Directions: Which lines of the records below contain the word "EAGLE"? Copy each of them out.

Provided data:
────────────────────

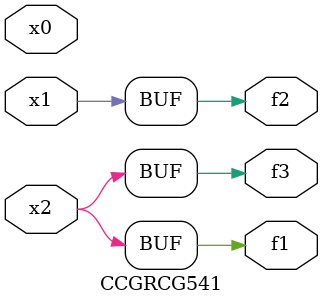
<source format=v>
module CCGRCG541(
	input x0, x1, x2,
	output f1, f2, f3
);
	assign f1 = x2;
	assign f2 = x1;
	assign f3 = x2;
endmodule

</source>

────────────────────

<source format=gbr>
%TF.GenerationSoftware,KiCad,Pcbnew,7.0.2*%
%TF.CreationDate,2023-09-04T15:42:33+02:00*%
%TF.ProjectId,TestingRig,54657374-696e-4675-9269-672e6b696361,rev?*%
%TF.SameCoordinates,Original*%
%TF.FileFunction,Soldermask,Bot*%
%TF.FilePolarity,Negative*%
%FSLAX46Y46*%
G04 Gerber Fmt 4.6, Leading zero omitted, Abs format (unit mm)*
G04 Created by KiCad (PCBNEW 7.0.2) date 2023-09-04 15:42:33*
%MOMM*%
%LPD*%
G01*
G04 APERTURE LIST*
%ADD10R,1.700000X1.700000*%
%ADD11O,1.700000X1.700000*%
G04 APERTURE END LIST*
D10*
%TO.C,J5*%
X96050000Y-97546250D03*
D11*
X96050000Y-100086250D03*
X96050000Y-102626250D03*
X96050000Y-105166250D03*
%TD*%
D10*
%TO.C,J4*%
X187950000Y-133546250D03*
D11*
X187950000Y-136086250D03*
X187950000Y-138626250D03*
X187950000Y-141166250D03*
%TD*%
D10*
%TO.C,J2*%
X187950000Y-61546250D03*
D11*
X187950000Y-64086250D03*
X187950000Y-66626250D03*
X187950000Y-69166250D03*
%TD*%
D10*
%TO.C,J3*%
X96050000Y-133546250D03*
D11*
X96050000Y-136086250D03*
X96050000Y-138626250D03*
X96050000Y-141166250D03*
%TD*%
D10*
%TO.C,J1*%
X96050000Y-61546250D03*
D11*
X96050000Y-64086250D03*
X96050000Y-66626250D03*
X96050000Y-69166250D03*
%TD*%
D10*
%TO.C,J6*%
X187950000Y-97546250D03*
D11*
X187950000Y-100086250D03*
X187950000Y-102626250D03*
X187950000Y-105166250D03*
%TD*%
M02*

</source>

────────────────────

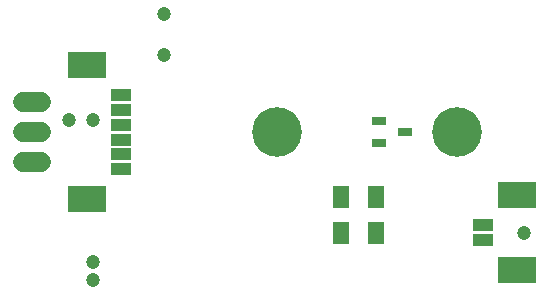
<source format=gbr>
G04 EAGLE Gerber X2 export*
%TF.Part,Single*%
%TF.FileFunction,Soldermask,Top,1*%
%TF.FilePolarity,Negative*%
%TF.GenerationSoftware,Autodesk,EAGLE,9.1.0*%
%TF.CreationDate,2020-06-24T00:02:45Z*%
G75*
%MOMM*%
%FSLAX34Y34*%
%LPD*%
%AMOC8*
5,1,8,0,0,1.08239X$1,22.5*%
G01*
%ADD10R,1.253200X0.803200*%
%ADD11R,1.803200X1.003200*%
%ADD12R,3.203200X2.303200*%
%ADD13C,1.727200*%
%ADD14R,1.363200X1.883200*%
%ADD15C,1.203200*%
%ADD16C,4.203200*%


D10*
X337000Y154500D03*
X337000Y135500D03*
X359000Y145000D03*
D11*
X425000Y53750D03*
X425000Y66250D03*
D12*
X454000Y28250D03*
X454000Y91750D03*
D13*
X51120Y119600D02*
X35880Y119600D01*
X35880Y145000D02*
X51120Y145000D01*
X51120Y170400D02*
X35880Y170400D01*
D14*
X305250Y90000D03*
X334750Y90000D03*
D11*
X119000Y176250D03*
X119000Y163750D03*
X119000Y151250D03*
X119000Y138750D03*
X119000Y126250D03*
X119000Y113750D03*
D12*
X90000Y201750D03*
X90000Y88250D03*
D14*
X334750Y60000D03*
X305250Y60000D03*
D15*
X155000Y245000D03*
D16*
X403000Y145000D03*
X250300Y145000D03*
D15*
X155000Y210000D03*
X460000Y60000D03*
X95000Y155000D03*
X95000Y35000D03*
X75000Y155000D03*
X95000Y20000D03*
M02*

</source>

────────────────────

Exercise output:
G04 EAGLE Gerber X2 export*
%TF.GenerationSoftware,Autodesk,EAGLE,9.1.0*%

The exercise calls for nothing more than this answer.